Problem statement.
Your answer must be only the lines below from the one containing "Hurtig levering 1-4" through the one containing "Previous Post", copied exactly, with the pictures left out.

Extracted material.
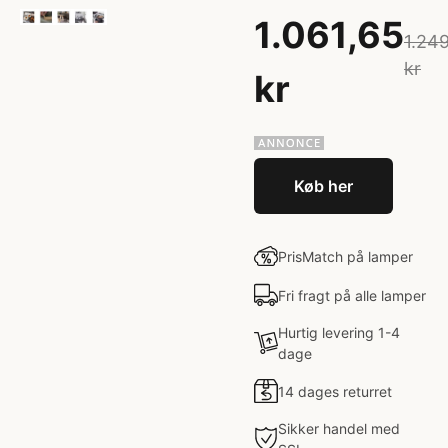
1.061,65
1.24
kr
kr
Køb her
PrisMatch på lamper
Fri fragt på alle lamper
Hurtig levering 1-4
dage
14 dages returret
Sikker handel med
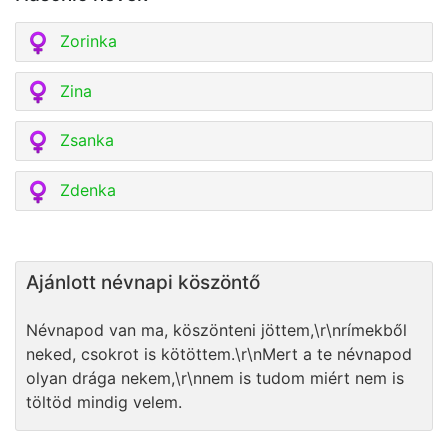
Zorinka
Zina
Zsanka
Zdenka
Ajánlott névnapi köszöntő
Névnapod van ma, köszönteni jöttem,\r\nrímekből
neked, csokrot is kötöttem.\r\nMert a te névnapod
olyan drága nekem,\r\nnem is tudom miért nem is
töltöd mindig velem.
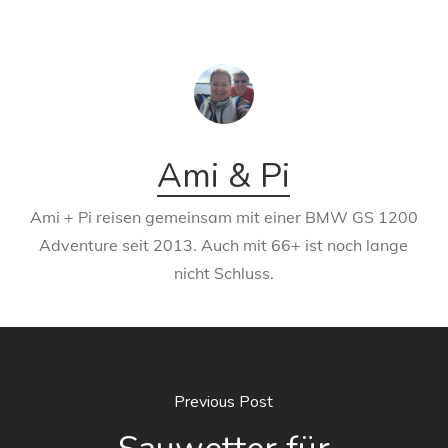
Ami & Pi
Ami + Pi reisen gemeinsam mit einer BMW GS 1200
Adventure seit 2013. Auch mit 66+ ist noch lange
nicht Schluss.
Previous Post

---

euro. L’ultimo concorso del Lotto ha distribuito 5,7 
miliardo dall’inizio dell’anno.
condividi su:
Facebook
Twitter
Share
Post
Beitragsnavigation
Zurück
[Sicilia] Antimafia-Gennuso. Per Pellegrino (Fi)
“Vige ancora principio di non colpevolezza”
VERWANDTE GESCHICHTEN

Task solution.
Hurtig levering 1-4
dage
14 dages returret
Sikker handel med
Zorinka
Zina
Zsanka
Zdenka
Ajánlott névnapi köszöntő
Névnapod van ma, köszönteni jöttem,\r\nrímekből
neked, csokrot is kötöttem.\r\nMert a te névnapod
olyan drága nekem,\r\nnem is tudom miért nem is
töltöd mindig velem.
Ami & Pi
Ami + Pi reisen gemeinsam mit einer BMW GS 1200
Adventure seit 2013. Auch mit 66+ ist noch lange
nicht Schluss.
Previous Post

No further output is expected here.